If time outs work for you then carry on. Every parenting method has its positives and negatives, and everyone seems to criticise different methods to those they prefer - if you’re too harsh, you’ll damage them psychologically, and if you’re too soft the kids rule the parents and are unprepared for the big wide world.

Like many I grew up with strict boundaries and was regularly chastised and occasionally smacked. Of course, it’s considered bad form these days, and not how I would parent, but I’m a well rounded, successful adult, so I don’t see how a few time outs are going to damage a child if balanced with loving parenting.

I agree about being judged though - even getting different opinions from different family members. You have to just trust your own judgment.

Dogtooth · 24/11/2022 08:04

The problem with our culture is that we've had 100 years plus of trends and fads. Often written by experts with valid insight but books that say 'you're doing it all wrong, here's the answer' sell better than ones that say 'there's a range of valid approaches, here's one you might consider.'

Other cultures don't have the same constant changing of trends in parenting. I think more consistency would be good.

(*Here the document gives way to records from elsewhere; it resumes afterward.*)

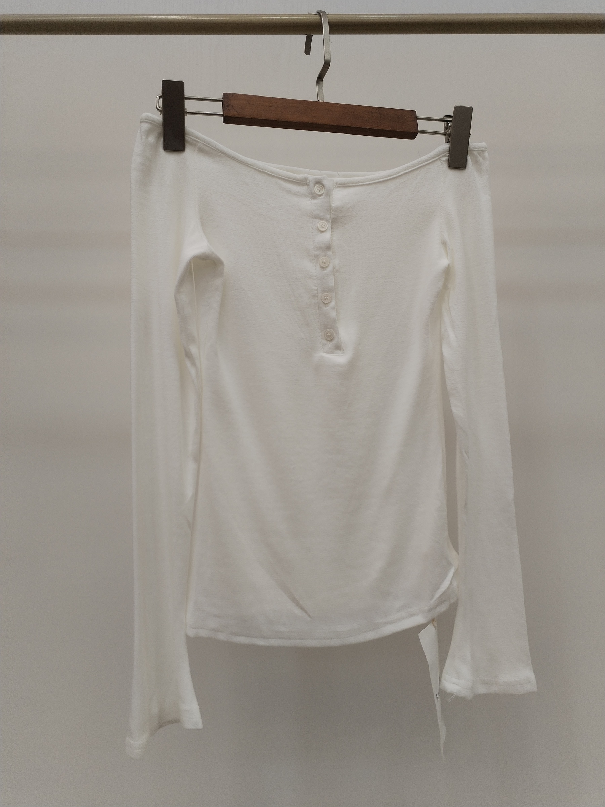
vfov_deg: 61.7
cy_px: 404
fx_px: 676
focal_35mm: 29
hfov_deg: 48.2
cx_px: 302
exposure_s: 1/107
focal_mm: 4.75
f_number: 1.8
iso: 100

You can think of parenting like a recipe book - there is more than one way to make a stew or a pie or whatever. We don't need to find a single best way that works for everyone.

BertieBotts · 24/11/2022 08:21

The thing is there are so many parenting styles that it's true, whatever you do somebody will think it's wrong.

So, don't worry about trying to please or impress everybody. If something works for your family, keep doing it and if something isn't working, then look up alternatives.

For everyone who thinks time out is too strict there will be another person who thinks it's too lax. I have learned not to worry about it because TBH, if somebody is judging me for being too lax, then I probably don't agree with their idea of what "good" parenting is in that situation anyway. Likewise if somebody is judging you for being too harsh. You probably wouldn't agree with their solution. So don't worry about it. Look at your kids, are they happy/healthy/doing well? Are you coping, do you feel on top of things (mostly!)? Then just don't worry.

Especially online people get very into the weeds of whatever theory it is they are currently obsessing over and it isn't helpful to have that level of obsession and overthinking. You don't have to parent perfectly. You just have to do OK.